** BEGIN **

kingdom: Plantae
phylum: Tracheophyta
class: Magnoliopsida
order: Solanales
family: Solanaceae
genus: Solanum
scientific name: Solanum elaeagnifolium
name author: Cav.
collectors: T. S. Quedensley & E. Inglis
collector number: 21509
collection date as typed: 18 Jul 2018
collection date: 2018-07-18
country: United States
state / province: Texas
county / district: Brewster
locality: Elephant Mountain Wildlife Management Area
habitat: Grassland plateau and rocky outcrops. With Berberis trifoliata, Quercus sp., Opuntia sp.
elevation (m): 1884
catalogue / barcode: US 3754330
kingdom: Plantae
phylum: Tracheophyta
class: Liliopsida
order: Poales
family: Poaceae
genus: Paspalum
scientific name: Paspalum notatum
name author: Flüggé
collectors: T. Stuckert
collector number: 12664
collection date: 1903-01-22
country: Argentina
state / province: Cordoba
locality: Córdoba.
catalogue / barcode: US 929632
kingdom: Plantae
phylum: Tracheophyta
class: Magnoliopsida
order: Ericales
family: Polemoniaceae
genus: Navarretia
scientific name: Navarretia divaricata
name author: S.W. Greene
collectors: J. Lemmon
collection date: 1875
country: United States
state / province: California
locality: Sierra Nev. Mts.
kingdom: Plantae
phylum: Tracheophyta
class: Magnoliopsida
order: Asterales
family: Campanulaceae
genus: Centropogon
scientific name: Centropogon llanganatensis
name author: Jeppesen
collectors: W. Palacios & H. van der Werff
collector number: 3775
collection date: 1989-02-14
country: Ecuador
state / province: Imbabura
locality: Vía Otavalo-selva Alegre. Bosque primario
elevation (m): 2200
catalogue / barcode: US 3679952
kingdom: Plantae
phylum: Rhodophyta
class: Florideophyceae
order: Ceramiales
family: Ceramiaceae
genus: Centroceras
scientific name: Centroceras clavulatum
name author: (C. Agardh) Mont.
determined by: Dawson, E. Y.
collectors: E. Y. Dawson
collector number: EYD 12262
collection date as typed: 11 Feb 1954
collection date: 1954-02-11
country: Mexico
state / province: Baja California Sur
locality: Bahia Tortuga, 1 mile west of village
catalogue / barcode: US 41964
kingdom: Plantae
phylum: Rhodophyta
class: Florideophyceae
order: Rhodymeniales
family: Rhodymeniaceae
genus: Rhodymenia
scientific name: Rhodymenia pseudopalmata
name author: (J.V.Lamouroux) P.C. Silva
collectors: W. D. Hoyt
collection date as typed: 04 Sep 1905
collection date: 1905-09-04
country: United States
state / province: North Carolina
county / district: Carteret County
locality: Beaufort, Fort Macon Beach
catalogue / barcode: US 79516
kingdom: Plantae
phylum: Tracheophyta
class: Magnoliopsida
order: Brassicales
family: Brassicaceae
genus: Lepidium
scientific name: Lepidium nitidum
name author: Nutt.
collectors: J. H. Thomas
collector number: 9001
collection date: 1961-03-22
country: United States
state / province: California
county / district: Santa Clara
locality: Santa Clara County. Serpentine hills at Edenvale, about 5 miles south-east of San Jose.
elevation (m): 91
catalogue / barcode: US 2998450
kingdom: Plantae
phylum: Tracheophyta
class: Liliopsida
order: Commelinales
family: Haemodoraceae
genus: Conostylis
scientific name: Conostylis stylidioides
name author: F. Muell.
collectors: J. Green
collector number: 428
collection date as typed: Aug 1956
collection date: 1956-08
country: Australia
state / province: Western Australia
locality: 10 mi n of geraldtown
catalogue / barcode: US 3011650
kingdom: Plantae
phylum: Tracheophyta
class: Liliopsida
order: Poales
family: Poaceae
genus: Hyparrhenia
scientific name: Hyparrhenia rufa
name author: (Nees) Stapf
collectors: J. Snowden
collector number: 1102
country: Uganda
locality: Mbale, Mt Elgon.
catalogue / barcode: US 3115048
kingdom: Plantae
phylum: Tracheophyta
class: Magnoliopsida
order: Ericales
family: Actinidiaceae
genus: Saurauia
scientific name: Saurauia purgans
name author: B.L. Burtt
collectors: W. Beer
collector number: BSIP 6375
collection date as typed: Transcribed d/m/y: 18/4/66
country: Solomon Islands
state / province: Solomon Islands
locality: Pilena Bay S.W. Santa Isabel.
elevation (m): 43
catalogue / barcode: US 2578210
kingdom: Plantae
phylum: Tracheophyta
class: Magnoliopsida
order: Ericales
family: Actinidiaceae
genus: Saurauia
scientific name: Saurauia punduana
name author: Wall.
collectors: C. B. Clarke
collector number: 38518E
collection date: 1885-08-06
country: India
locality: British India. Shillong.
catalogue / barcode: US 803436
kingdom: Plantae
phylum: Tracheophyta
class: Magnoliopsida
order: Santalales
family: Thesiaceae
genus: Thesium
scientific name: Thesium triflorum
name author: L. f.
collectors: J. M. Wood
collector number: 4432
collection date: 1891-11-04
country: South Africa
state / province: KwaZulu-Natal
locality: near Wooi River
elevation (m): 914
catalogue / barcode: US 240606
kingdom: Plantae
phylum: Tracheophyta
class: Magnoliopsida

** END **

= Set task =
Please go through the material above and copy out each line that contains the string "family". Capitalization counts, so a match must have the same uppercase and lowercase letters.

= Answer to this exercise =
family: Solanaceae
family: Poaceae
family: Polemoniaceae
family: Campanulaceae
family: Ceramiaceae
family: Rhodymeniaceae
family: Brassicaceae
family: Haemodoraceae
family: Poaceae
family: Actinidiaceae
family: Actinidiaceae
family: Thesiaceae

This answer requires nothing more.